Within any community, from your own family to your school or workplace, individuals are both consumers and producers of information. Brown suggests that “[m]uch of knowing is brought forth in action, through participation-in the world, with other people, around real problems. A lot of our know-how or knowing comes into being through participating in our community(ies) of practice” (Brown, 2002). Brown’s article demonstrates that literacy has evolved or transformed to offer individuals and groups both access to information (e.g., utilizing multiple learning styles) and inclusion in new communities of practice e.g., social networking sites, gaming sites, reading groups, etc. Simultaneously, Internet literates are involved in an exchange of information in a more reciprocal ‘push and pull’ process than has ever been possible with traditional forms of literacy.
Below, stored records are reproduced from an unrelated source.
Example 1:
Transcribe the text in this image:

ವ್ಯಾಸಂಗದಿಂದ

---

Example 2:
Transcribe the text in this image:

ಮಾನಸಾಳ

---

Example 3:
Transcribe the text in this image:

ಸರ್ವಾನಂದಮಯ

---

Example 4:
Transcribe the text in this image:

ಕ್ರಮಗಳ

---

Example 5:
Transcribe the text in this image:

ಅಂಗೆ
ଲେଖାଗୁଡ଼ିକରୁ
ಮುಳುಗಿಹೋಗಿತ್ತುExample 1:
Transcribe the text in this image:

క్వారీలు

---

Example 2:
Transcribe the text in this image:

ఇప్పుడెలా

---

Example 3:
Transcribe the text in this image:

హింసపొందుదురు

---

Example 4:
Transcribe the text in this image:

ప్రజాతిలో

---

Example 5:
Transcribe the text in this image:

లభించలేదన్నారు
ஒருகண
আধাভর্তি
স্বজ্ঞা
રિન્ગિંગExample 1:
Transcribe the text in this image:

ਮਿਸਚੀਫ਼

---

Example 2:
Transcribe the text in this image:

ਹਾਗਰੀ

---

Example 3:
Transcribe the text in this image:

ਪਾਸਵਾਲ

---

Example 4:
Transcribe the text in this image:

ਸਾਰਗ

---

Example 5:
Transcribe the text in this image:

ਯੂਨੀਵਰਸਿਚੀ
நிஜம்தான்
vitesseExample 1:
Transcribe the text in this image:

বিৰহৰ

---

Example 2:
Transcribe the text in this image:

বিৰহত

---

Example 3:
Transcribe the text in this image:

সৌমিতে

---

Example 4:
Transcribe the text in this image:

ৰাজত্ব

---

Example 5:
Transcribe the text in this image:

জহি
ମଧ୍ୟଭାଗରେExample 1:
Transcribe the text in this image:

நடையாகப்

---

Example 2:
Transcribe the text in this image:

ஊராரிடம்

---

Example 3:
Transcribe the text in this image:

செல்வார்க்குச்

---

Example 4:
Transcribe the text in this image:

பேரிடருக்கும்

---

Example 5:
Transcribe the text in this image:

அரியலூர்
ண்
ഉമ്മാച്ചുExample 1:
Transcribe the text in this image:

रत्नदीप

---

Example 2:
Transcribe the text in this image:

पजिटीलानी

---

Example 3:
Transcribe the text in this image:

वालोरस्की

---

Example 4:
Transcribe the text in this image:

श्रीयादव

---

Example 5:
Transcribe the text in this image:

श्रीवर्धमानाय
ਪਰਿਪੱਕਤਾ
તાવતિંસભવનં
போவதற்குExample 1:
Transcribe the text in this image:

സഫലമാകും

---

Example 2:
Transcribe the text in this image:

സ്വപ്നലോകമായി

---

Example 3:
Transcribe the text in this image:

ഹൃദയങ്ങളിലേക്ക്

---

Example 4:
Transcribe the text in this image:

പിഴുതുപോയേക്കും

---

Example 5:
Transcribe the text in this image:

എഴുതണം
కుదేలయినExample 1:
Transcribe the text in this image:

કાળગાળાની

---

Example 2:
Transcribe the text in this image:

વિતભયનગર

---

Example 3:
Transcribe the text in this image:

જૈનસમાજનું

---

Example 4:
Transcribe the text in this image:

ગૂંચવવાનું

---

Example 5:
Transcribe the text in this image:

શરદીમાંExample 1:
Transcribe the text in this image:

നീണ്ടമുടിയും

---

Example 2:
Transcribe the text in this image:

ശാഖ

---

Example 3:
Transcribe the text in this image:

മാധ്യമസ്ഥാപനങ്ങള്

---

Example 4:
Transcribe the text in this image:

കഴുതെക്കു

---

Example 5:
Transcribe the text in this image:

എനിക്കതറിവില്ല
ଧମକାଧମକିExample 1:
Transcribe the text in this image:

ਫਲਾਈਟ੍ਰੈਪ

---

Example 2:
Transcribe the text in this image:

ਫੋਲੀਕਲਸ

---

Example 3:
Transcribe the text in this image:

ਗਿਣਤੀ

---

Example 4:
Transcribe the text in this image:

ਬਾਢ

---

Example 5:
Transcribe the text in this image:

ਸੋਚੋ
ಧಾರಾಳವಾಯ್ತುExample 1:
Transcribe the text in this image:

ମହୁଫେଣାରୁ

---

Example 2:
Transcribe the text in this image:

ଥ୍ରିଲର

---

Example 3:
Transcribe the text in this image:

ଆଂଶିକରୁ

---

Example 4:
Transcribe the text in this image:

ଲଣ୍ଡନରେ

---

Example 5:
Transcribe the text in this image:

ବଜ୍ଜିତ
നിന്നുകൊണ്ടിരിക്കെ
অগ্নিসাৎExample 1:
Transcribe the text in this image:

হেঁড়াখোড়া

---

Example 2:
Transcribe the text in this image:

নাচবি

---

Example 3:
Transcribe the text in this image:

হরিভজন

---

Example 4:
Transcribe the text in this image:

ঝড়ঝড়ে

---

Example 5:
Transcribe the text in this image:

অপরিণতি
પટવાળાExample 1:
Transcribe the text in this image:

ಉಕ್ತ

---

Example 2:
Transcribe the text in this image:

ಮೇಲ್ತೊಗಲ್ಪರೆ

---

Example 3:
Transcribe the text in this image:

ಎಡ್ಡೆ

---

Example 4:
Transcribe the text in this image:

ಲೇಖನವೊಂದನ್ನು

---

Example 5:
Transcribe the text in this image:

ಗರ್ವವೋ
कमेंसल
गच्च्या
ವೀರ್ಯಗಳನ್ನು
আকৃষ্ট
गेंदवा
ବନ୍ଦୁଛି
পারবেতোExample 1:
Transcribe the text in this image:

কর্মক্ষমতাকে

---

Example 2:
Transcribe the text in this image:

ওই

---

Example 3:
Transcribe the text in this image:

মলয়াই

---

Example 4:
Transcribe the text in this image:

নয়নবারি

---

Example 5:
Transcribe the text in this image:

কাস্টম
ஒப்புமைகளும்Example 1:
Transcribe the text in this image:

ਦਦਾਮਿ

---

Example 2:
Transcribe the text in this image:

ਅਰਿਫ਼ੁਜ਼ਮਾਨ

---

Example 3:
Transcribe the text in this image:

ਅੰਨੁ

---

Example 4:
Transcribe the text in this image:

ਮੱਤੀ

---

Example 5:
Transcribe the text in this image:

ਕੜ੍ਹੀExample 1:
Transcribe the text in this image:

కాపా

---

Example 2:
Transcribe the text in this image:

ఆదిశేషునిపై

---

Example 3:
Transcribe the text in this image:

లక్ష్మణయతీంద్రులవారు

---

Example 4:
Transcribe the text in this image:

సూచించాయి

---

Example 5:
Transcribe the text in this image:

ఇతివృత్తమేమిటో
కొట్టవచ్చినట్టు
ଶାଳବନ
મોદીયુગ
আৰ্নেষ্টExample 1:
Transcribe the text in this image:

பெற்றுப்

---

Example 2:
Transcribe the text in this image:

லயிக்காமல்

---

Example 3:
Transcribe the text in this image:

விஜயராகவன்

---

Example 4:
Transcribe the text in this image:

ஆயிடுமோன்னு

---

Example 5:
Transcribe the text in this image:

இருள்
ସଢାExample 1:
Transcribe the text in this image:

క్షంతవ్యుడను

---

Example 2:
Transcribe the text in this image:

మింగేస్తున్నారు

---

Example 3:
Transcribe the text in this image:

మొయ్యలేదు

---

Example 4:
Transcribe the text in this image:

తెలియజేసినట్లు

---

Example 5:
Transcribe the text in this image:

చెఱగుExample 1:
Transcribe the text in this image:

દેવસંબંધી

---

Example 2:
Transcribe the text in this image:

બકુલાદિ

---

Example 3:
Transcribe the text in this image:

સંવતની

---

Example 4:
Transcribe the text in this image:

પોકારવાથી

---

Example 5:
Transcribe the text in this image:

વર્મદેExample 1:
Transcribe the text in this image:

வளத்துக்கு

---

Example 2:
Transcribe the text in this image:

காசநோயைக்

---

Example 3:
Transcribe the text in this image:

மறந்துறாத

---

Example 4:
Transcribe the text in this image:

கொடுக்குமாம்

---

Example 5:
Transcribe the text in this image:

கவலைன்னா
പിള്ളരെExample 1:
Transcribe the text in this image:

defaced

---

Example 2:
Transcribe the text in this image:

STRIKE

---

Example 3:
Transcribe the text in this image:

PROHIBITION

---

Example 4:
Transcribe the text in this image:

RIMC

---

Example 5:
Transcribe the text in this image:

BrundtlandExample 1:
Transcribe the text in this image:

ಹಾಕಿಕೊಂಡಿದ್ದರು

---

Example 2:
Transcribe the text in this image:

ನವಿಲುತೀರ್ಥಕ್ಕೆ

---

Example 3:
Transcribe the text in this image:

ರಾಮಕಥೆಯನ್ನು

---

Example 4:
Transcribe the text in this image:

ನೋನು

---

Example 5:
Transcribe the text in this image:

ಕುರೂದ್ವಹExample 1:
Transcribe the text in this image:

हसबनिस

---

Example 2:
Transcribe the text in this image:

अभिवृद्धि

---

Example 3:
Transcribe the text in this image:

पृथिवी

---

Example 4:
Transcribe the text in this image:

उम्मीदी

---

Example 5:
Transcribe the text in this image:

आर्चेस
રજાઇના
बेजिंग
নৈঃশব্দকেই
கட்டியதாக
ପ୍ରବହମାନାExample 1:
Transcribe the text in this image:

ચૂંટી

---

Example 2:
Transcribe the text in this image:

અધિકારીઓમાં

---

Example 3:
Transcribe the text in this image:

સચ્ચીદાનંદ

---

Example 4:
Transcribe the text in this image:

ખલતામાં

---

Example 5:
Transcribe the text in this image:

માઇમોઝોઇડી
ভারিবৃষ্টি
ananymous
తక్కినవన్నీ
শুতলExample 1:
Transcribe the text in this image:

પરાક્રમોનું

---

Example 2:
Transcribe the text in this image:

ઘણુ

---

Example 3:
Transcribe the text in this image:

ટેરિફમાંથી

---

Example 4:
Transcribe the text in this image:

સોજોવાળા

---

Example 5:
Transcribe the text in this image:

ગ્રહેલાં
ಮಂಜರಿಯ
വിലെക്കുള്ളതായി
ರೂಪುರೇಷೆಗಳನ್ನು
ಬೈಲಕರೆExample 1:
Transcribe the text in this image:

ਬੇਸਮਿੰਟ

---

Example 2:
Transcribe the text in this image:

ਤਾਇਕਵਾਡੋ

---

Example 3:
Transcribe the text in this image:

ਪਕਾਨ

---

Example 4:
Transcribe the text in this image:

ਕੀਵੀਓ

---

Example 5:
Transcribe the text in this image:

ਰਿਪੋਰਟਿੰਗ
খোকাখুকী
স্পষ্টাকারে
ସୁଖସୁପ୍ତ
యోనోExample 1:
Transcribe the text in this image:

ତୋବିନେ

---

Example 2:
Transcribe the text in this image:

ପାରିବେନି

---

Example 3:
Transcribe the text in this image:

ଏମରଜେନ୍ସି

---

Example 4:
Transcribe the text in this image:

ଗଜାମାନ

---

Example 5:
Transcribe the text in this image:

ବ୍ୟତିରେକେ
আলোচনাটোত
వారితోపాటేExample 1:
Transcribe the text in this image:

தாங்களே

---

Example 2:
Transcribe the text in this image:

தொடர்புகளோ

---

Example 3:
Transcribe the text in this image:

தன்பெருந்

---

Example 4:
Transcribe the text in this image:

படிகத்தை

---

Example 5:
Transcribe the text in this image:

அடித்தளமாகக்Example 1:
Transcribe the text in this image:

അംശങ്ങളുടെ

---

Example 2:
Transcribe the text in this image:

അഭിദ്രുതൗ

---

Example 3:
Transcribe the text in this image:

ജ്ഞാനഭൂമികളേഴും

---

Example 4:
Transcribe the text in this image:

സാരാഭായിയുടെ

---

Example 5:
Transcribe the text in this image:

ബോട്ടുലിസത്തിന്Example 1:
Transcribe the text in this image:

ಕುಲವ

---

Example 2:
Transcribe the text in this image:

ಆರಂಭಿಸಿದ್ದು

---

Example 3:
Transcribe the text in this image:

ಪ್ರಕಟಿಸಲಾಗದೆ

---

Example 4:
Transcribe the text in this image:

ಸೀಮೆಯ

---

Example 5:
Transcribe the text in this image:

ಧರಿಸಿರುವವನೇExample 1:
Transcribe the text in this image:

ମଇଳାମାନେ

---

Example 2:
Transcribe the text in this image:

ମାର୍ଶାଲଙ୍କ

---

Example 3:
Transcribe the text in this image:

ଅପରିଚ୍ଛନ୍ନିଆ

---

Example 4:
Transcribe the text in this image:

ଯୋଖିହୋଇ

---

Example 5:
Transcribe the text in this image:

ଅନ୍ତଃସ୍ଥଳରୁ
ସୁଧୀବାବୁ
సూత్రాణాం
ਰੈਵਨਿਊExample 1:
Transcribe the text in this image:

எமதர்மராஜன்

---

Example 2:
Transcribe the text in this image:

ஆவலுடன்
It would seem that Ong’s sense of loss and permanence with regard to orality is (in a multi-disciplinary manner) finding its way onto the Internet and therefore into the thought process of individuals and communities. In fact, it is not unreasonable to suggest with the continued proliferation of Web 2.0 technologies that hybridized oral tradition will re-manifest itself on the Internet.

References:

Armstrong, T. (2009) Multiple Intelligence: Retrieved, October 2, 2009 from: http://www.thomasarmstrong.com/multiple_intelligences.htm

Brown, J. S. (2002) GROWING UP DIGITAL: How the Web Changes Work, Education, and the Ways People Learn. USDLA Journal: ISSN 1537-5080 Vol. 16 : No. 2

Ong, W. J. (2002). Orality and literacy: The technologizing of the word. New York, New York: Routledge.